I’m wet. Someone must’ve spilled their drink on me. Or it was piss spritzed my way from that man in the corner. In any case, my socks are dirtied — I should go home. I take a second, gathering the clarity so I can say goodbye; it doesn’t have to make sense. I’m gonna Don’t go home I No know Stay I please know I Are know you Yeah sure Aw Yeah I’m just tired. Okay. Love you. Love you. Okay. I’m leaving.

It’s 6:00 am already. I’m approaching my building. I’ve spent all of my self. The fractal dark dissolves indifference. Indefinitely defers my absolution. Inside shut eyes sprawls a medicating black. Although, away by some tree-towered town, a ward with ways to wane away my wayward ways waits for me; i try to persist through prayers to perfection (to subvert my perversions, to protest the profane) : capture me, flatter your pulse, enrapture us; the sky rippling apart renders me red on the wall. Wear me down, wear my warmth — ruin me. The image of death draws forward: Where will the corpse be found? at what angle was the head tilted? are you bruised? clean! bloodied? pure! what were the symptoms of your death and who will interpret them? ruined. until fate repents and Organs deflate and Stop until the whore’s Throat, torn and torsed, trips towards woe and Stop until tears stream along Perineal seams and Stop until unfiled Nails defile a shame-rife life and Stop until nicked Skin and dry drained Veins lie sanctified side by side. The spectacular scalpel and simulated stimulations leave lithe wounds in desire’s womb. Forget all of that. It’s too infantile. I don’t care anymore. I’ve fallen onto my bed.

Whenever I couldn’t fall asleep, I would ask my mother what we would do the next day.

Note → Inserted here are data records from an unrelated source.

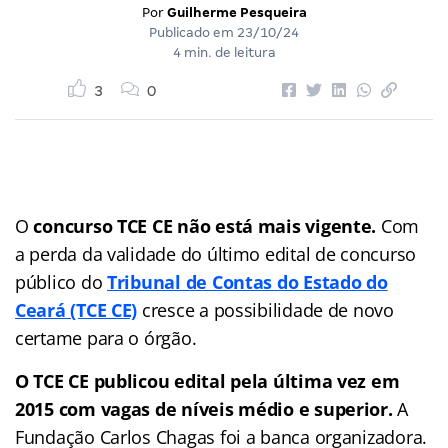
Por
Guilherme Pesqueira
Publicado em
23/10/24
4 min. de leitura
3
0
O
concurso TCE CE não está mais vigente.
Com
a perda da validade do último edital de concurso
público do
Tribunal de Contas do Estado do
Ceará (TCE CE)
cresce a possibilidade de novo
certame para o órgão.
O TCE CE publicou edital pela última vez em
2015 com vagas de níveis médio e superior.
A
Fundação Carlos Chagas foi a banca organizadora.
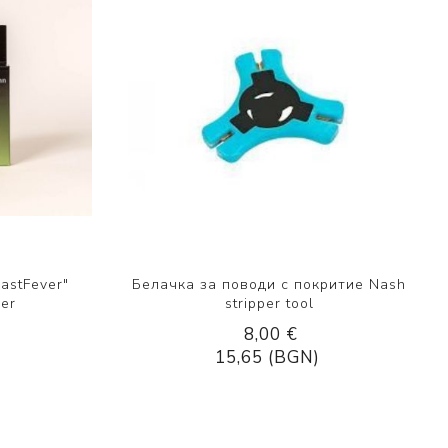
astFever"
Белачка за поводи с покритие Nash
der
stripper tool
8,00 €
15,65 (BGN)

“We can go to the mall,” she would reply occasionally. That would be sufficiently comforting. In my room, in my house, in the streets — mute. In the world too, as far as I knew. I’d be convinced that everyone had died. I text her back finally, good morning. Living in the city, the sounds of sirens help me sleep. They’re frantic. I assume the paramedics themselves are likely exhausted and apathetic. An ambulance had ran by me on my ramble. It woke me up a little bit, but it was mostly the residual buzz of the night that kept me going in the shadows of the closed stores. I know the fluorescent lights are still writhing. The billboards and neon signs are perpetually blaring blue. It’ll all survive for a while after us.

Alone at home now, I need to speak, to verbalize, to utter. I make myself whisper anything. My body clears itself. All thought is expunged. I concentrate just on the texture of noise. I realize that I was repeating the same word, the same name. How my tongue tenses against my teeth. How the vowels swell from my chest to my throat. How I stretch and contract every other syllable to the rhythm of tranquillity swinging to guilt.